Traguardo importante.
Mi chiedo se saremo capaci di riempire i silenzi, di trovare di nuovo le parole e i gesti, riscoprirci complici, ridere, essere amici, essere amanti, camminare per mano, volare insieme, sentirci due metà, ricucire i fili di quello che eravamo prima, costruire da qui il nostro futuro perché il nostro futuro sarà sempre più questo.
Quando i pargoli se ne saranno andati, saremo capaci di tornare coppia, da soli, in viaggio, ma anche nella vita di tutti i giorni? Con le magagne tipiche della mezza età? Che strani auguri sono mai questi???
Ci riconosceremo noi due, da soli, senza una signorina spiritosa col nasino all’insù e i capelli ribelli spiritati da matta flessuosa come un giunco colorata come un fiore di primavera che ci prende in giro e ci provoca e ci fa ridere o ci fa arrabbiare come due iene, da buona Capricorno, lei che spesso porta all’esasperazione, e un bimbo bello come il sole dai capelli scuri e lucenti e dagli occhi buoni che reclama la nostra attenzione e il nostro affetto e ci riempie di baci e di abbracci e di domande e di racconti e di battute e di richieste e di ricordi?

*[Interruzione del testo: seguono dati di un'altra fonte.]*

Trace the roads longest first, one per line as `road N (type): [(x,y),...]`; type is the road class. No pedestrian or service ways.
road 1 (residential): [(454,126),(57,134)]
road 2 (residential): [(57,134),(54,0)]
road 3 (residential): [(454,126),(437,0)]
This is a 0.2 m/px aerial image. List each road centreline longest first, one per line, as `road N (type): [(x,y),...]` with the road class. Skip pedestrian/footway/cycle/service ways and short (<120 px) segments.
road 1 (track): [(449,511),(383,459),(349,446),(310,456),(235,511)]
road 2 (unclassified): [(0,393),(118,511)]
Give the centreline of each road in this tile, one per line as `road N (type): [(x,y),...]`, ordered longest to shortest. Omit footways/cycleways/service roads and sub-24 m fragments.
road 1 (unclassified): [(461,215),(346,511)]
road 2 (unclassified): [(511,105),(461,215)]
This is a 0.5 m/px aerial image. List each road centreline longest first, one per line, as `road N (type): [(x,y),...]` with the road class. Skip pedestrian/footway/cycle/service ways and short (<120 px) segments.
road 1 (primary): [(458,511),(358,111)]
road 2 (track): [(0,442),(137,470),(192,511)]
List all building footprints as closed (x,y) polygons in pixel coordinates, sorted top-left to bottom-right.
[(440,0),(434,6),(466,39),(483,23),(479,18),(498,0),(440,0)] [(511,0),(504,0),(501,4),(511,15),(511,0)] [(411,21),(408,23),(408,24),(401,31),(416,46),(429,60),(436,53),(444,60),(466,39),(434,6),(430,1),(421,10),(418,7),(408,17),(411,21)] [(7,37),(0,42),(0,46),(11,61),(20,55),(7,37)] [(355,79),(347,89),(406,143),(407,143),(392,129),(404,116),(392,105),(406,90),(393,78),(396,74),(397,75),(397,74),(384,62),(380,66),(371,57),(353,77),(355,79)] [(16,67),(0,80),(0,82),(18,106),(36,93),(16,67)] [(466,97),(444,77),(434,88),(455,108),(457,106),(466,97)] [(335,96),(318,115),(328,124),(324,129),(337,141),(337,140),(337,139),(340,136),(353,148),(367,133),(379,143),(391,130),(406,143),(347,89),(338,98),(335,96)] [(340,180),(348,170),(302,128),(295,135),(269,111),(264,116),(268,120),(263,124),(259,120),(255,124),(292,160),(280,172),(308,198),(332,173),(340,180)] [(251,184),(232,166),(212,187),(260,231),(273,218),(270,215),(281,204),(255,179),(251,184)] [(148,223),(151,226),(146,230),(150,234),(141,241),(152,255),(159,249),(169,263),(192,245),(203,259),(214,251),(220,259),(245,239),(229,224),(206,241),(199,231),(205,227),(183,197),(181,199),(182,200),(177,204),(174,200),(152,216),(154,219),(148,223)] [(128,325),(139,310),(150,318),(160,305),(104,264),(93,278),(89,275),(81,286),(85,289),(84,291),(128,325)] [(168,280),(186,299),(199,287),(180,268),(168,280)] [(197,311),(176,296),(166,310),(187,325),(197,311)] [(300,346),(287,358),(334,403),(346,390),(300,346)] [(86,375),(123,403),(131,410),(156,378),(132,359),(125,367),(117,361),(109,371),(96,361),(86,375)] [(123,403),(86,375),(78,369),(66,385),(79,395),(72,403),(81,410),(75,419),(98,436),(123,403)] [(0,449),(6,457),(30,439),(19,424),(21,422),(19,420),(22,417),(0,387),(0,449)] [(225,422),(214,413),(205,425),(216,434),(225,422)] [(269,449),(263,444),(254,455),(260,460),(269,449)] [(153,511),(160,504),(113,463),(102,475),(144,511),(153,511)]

Perché dopo tanti anni i ruoli cambiano e si perde l’allenamento a essere soltanto se stessi.
Sapremo ancora litigare in modo sano senza più il canetto che accende gli animi e ci fa dannare più dei figli, più della gestione della casa, più delle bollette, più di qualsiasi altra cosa?
Siamo stati felici, siamo felici e sì, saremo felici anche da soli, e saremo capaci di essere quelli che eravamo. Che sollievo…
Sappiamo parlare di cose becere e serissime, ci divertiamo come due scemi, abbiamo sempre gli occhi accesi e ridenti, ci commuoviamo – nascondendoci l’uno all’altra – davanti a una foto, al ricordo di un viaggio, a un film, a uno spettacolo della natura, a un servizio televisivo non troppo clemente che fotografa realtà inaccettabili.
Imperfetti e diversi, ma sui fondamentali le nostre strade si incontrano ancora oggi. Da sempre.
Strani auguri per i tuoi primi 50 anni. Marito.